Another factor is the South Carolina Research Authority's creation of programs such as SC Launch!, which provides early-stage funding of up to $200,000 to emerging companies. Hood said the program enables companies to survive long enough to qualify for "next-stage" funding from organizations such as the Charleston Angel Partners, which in turn helps establish the groundwork for later investment by full-blown venture capitalists.
"SCBIO is a fantastic development," Hood said. "They're an outstanding resource that can really help a small startup company in the technology field chart a course for its future.Still another is Health Sciences South Carolina, a collaboration between our research universities and teaching hospitals that's becoming a powerful tool in the life sciences area for attracting venture capital and forming bridges between research in that area and the money that's needed to support it."
Entire state is in play
To date, Hood estimates, MUSC alone has spun off about a dozen startup companies, and he believes the number will quickly multiply since the endowed chairs, a statewide collaboration between MUSC, the University of South Carolina and Clemson University, now are in place. The statewide nature of the effort is particularly evident in the collaborative relationships Hood has with his colleagues at the research foundations at USC and Clemson, he said.

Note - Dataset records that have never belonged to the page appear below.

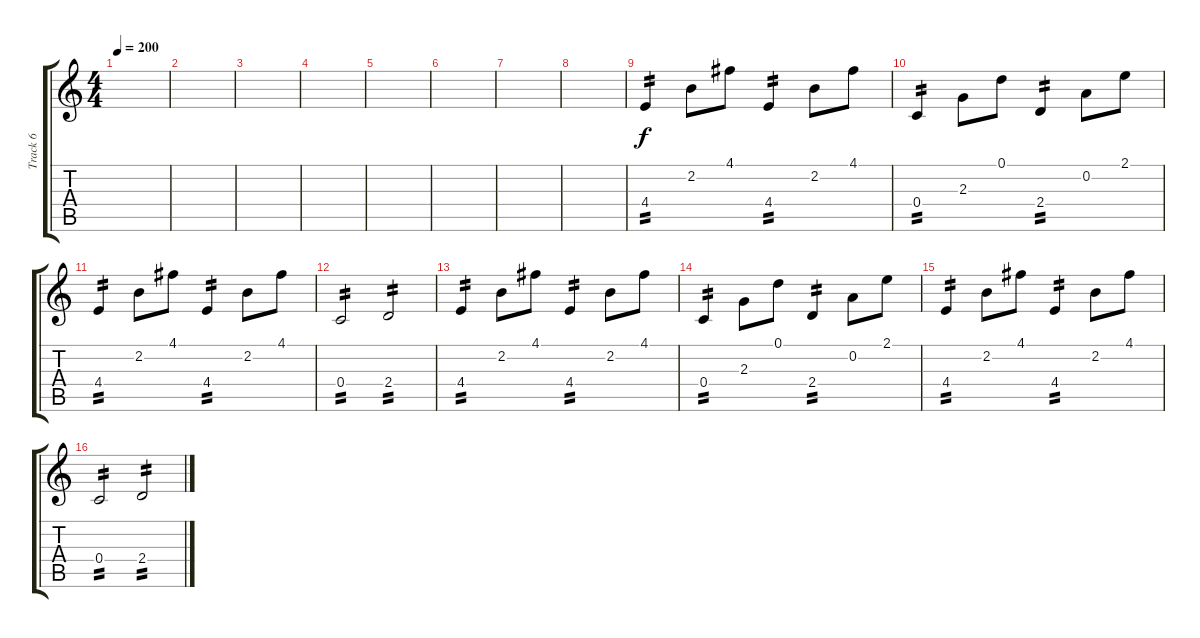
\track ("Track 6" "Track 6") {instrument distortionguitar}
\staff {score tabs}
\tuning (D4 A3 F3 C3 G2 C2) {hide}
\ts (4 4)
\tempo 200
\clef g2
\ks c
|
|
|
|
|
|
|
|
4.4.4{tp 2} 2.2.8 4.1.8 4.4.4{tp 2} 2.2.8 4.1.8 |
0.4.4{tp 2} 2.3.8 0.1.8 2.4.4{tp 2} 0.2.8 2.1.8 |
4.4.4{tp 2} 2.2.8 4.1.8 4.4.4{tp 2} 2.2.8 4.1.8 |
0.4.2{tp 2} 2.4.2{tp 2} |
4.4.4{tp 2} 2.2.8 4.1.8 4.4.4{tp 2} 2.2.8 4.1.8 |
0.4.4{tp 2} 2.3.8 0.1.8 2.4.4{tp 2} 0.2.8 2.1.8 |
4.4.4{tp 2} 2.2.8 4.1.8 4.4.4{tp 2} 2.2.8 4.1.8 |
0.4.2{tp 2} 2.4.2{tp 2}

"We're all very close and talk regularly, sharing leads and ideas," he said. "We also meet in person every other month, all in the hope that we can help each other and capitalize on the fact that each of the universities has its own technology strength and focus. "\It would be nice if the startups stayed in Charleston, but given the statewide nature of the program, it'll be a success no matter where in the state these companies form. At the end of the day, fostering commercialization isn't about any one location in the state or any one campus. What's good for one really is good for all in the long run."
Editors Note: Chip Hood is currently serving a two year term as a member on the Charleston Digital Corridor Foundation Board.